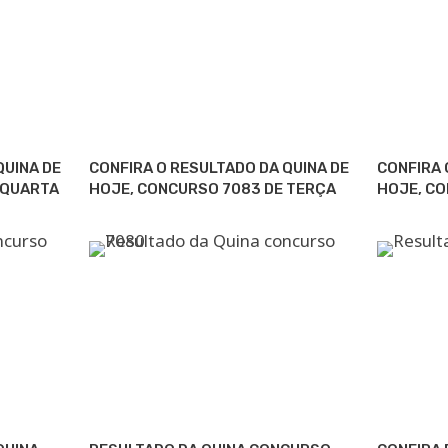
QUINA DE
CONFIRA O RESULTADO DA QUINA DE
CONFIRA 
 QUARTA
HOJE, CONCURSO 7083 DE TERÇA
HOJE, C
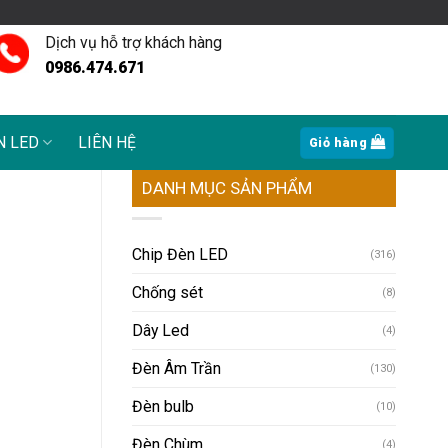
Dịch vụ hỗ trợ khách hàng
0986.474.671
N LED
LIÊN HỆ
Giỏ hàng
DANH MỤC SẢN PHẨM
Chip Đèn LED
(316)
Chống sét
(8)
Dây Led
(4)
Đèn Âm Trần
(130)
Đèn bulb
(10)
Đèn Chùm
(4)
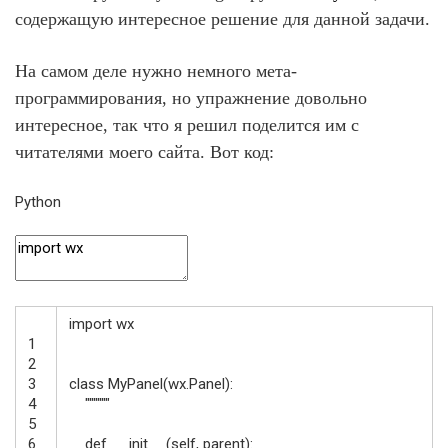
содержащую интересное решение для данной задачи.
На самом деле нужно немного мета-
программирования, но упражнение довольно
интересное, так что я решил поделится им с
читателями моего сайта. Вот код:
Python
import
wx
1
2
3
class
MyPanel
(
wx
.
Panel
)
:
4
""""""
5
6
def
__init__
(
self
,
parent
)
:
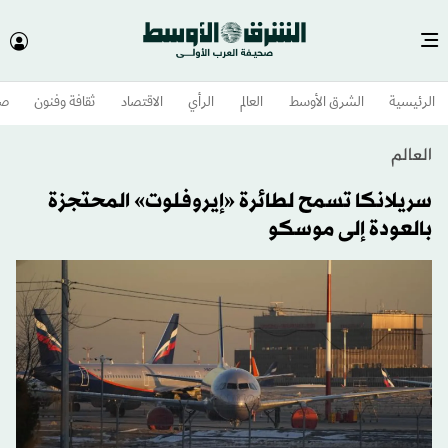
الرئيسية
الشرق الأوسط​
العالم
الرأي
الاقتصاد
ثقافة وفنون
صح
العالم
سريلانكا تسمح لطائرة «إيروفلوت» المحتجزة
بالعودة إلى موسكو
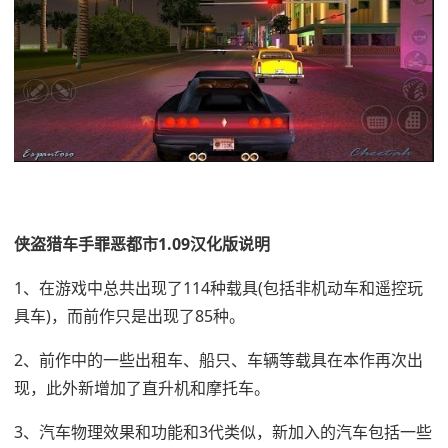
侠盗猎车手罪恶都市1.09汉化版说明
1、在游戏中总共出现了114种载具(包括非机动车和遥控玩
具车)，而前作只是出现了85种。
2、前作中的一些出租车、船只、车辆等载具在本作再次出
现，此外新增加了直升机和摩托车。
3、汽车物理效果和功能和3代类似，新加入的汽车包括一些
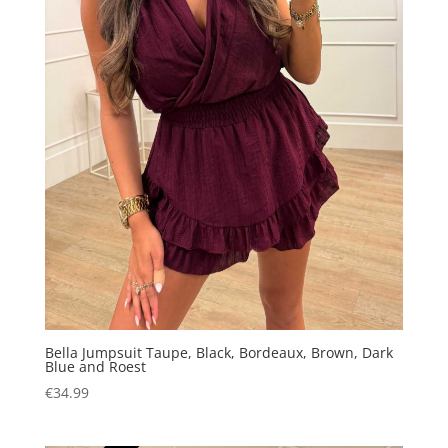
Bella Jumpsuit Taupe, Black, Bordeaux, Brown, Dark
Blue and Roest
€
34.99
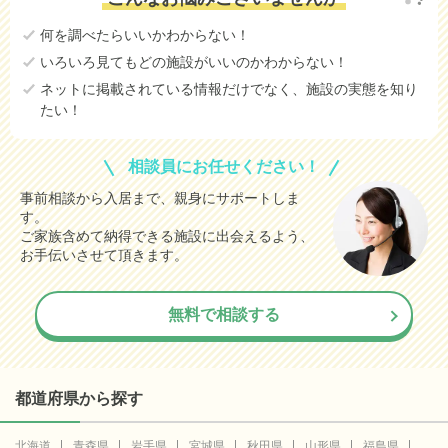
何を調べたらいいかわからない！
いろいろ見てもどの施設がいいのかわからない！
ネットに掲載されている情報だけでなく、施設の実態を知り
たい！
相談員にお任せください！
事前相談から入居まで、親身にサポートしま
す。
ご家族含めて納得できる施設に出会えるよう、
お手伝いさせて頂きます。
無料で相談する
都道府県から探す
北海道
青森県
岩手県
宮城県
秋田県
山形県
福島県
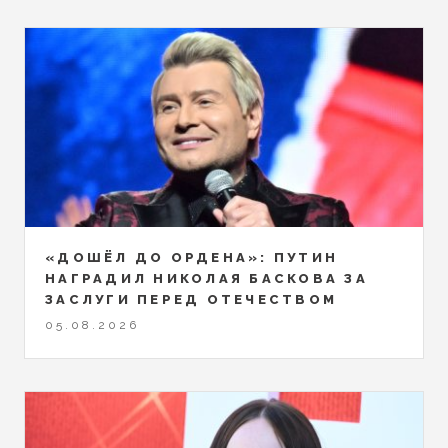
«ДОШЁЛ ДО ОРДЕНА»: ПУТИН
НАГРАДИЛ НИКОЛАЯ БАСКОВА ЗА
ЗАСЛУГИ ПЕРЕД ОТЕЧЕСТВОМ
05.08.2026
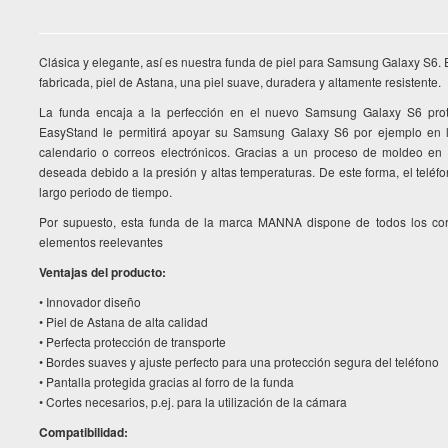
Clásica y elegante, así es nuestra funda de piel para Samsung Galaxy S6. E
fabricada, piel de Astana, una piel suave, duradera y altamente resistente.
La funda encaja a la perfección en el nuevo Samsung Galaxy S6 prote
EasyStand le permitirá apoyar su Samsung Galaxy S6 por ejemplo en la
calendario o correos electrónicos. Gracias a un proceso de moldeo en 
deseada debido a la presión y altas temperaturas. De este forma, el teléf
largo periodo de tiempo.
Por supuesto, esta funda de la marca MANNA dispone de todos los corte
elementos reelevantes
Ventajas del producto:
• Innovador diseño
• Piel de Astana de alta calidad
• Perfecta protección de transporte
• Bordes suaves y ajuste perfecto para una protección segura del teléfono
• Pantalla protegida gracias al forro de la funda
• Cortes necesarios, p.ej. para la utilización de la cámara
Compatibilidad:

▸ **TRY IT**
Please return each line in the listing above that contains the word "QUINA".

▸ **ANSWER**
QUINA DE
CONFIRA O RESULTADO DA QUINA DE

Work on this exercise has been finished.